> Records for the exercise:
---+---

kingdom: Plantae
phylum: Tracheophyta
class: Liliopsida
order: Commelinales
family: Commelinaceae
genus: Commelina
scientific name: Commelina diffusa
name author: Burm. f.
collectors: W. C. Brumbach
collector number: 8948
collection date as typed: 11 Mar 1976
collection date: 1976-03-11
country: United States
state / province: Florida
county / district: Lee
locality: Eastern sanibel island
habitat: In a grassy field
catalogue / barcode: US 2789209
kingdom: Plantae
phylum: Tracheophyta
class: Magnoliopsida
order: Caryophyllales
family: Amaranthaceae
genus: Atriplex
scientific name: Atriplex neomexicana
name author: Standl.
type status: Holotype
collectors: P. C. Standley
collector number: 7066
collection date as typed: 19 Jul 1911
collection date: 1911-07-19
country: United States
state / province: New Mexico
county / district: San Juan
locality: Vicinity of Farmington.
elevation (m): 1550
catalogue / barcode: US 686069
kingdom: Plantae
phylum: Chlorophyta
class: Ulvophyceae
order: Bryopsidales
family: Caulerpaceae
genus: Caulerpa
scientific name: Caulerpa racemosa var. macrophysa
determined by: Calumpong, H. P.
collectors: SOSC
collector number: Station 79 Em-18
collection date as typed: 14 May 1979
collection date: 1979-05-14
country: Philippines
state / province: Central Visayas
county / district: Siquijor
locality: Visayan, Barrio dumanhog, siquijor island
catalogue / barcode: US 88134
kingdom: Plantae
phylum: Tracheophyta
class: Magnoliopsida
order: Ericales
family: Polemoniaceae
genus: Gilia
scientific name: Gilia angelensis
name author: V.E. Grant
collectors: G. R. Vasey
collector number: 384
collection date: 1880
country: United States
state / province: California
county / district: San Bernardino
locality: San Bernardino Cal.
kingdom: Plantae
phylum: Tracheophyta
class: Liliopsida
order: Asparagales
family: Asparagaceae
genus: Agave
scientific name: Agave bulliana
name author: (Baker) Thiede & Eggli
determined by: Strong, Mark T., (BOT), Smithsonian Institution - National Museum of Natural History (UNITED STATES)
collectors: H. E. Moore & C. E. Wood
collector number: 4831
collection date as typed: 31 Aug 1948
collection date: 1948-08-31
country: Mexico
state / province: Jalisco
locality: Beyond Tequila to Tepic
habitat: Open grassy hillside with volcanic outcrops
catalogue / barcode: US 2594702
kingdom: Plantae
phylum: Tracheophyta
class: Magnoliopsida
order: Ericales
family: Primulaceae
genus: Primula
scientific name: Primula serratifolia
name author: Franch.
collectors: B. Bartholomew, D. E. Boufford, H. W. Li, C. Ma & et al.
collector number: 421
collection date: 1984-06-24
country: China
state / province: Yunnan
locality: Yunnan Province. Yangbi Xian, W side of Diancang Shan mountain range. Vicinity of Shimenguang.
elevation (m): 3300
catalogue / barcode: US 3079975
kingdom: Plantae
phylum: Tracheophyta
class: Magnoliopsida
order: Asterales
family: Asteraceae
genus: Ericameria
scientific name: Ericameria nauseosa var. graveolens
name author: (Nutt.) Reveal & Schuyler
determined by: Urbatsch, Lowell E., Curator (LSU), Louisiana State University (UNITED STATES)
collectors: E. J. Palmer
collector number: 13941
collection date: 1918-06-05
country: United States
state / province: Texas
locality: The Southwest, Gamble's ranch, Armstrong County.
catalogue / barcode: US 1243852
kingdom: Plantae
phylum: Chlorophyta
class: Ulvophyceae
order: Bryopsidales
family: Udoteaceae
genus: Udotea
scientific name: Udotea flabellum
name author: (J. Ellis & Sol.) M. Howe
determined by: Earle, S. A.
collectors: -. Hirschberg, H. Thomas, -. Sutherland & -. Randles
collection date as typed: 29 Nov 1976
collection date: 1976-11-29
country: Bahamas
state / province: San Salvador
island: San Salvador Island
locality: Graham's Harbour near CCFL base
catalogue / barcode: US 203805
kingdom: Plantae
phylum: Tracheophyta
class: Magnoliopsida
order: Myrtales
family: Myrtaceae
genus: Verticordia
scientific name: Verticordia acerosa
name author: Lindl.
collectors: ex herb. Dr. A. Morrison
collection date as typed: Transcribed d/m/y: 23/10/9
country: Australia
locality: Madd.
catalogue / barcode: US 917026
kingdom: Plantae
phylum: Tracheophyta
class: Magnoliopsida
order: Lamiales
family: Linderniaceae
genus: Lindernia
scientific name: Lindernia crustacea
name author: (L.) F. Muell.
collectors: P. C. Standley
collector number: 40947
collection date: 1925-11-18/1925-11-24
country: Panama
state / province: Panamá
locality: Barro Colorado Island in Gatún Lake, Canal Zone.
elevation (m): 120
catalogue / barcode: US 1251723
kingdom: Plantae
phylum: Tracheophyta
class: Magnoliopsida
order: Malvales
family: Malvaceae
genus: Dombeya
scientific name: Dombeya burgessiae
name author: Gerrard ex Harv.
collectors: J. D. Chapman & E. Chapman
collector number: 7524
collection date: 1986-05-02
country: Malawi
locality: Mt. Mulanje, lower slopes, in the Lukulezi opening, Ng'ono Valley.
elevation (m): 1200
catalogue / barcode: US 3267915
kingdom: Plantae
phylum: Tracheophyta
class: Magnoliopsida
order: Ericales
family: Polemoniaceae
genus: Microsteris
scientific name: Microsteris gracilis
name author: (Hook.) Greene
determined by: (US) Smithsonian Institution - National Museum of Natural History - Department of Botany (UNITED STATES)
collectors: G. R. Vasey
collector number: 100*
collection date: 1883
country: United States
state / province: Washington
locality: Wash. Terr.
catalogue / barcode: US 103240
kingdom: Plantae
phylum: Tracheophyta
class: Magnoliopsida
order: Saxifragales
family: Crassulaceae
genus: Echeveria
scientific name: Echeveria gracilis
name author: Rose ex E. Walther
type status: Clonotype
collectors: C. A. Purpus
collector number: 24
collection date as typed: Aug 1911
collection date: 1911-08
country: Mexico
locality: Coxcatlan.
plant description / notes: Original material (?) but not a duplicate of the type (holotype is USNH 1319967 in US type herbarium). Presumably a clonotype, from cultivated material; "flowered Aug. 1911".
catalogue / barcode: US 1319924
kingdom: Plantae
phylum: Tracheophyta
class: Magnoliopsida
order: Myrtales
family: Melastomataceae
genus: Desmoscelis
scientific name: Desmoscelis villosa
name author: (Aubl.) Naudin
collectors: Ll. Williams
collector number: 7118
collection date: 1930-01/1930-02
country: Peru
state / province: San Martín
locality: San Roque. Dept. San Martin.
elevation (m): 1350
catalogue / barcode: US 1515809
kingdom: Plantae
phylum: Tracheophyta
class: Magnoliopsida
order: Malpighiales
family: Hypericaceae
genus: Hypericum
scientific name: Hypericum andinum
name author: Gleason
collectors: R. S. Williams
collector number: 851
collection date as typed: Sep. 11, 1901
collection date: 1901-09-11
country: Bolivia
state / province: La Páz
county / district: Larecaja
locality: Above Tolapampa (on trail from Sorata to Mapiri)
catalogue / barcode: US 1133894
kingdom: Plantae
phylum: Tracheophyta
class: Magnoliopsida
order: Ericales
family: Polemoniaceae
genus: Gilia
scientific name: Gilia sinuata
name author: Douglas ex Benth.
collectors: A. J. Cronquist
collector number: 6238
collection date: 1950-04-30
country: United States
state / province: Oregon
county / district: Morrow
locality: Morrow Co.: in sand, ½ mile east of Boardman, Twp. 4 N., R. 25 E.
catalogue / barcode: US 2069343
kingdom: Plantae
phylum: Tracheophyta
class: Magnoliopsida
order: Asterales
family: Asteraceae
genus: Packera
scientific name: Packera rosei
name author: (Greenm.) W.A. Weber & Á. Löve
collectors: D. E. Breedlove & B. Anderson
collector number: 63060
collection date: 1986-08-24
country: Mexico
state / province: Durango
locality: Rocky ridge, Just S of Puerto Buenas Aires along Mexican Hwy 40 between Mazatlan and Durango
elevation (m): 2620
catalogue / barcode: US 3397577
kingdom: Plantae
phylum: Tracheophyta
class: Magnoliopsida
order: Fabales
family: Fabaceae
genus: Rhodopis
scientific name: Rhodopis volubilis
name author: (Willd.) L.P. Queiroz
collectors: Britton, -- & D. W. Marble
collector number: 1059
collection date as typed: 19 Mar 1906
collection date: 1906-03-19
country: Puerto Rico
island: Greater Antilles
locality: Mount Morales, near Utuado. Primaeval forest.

---+---

> Problem to work on: Can you give the items again, starting with the line that contains "order: Fabales" and going on through the end of the items, substituting "collector no." for "collector number" and leaving everything else unchanged?

> Solved problem:
order: Fabales
family: Fabaceae
genus: Rhodopis
scientific name: Rhodopis volubilis
name author: (Willd.) L.P. Queiroz
collectors: Britton, -- & D. W. Marble
collector no.: 1059
collection date as typed: 19 Mar 1906
collection date: 1906-03-19
country: Puerto Rico
island: Greater Antilles
locality: Mount Morales, near Utuado. Primaeval forest.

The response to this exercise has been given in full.